#### Stored data entries:
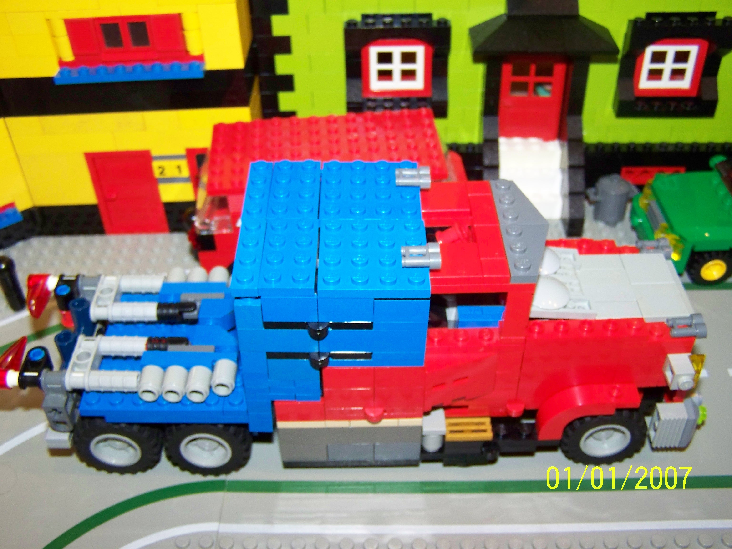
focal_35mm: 38
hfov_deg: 49.0
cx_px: 366
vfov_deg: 37.7
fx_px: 804
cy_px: 274
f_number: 2.8
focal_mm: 6.3
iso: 200
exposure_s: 1/30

#### What the task asks:
With images excluded, write the records above out again exactly.

#### Response area:
focal_35mm: 38
hfov_deg: 49.0
cx_px: 366
vfov_deg: 37.7
fx_px: 804
cy_px: 274
f_number: 2.8
focal_mm: 6.3
iso: 200
exposure_s: 1/30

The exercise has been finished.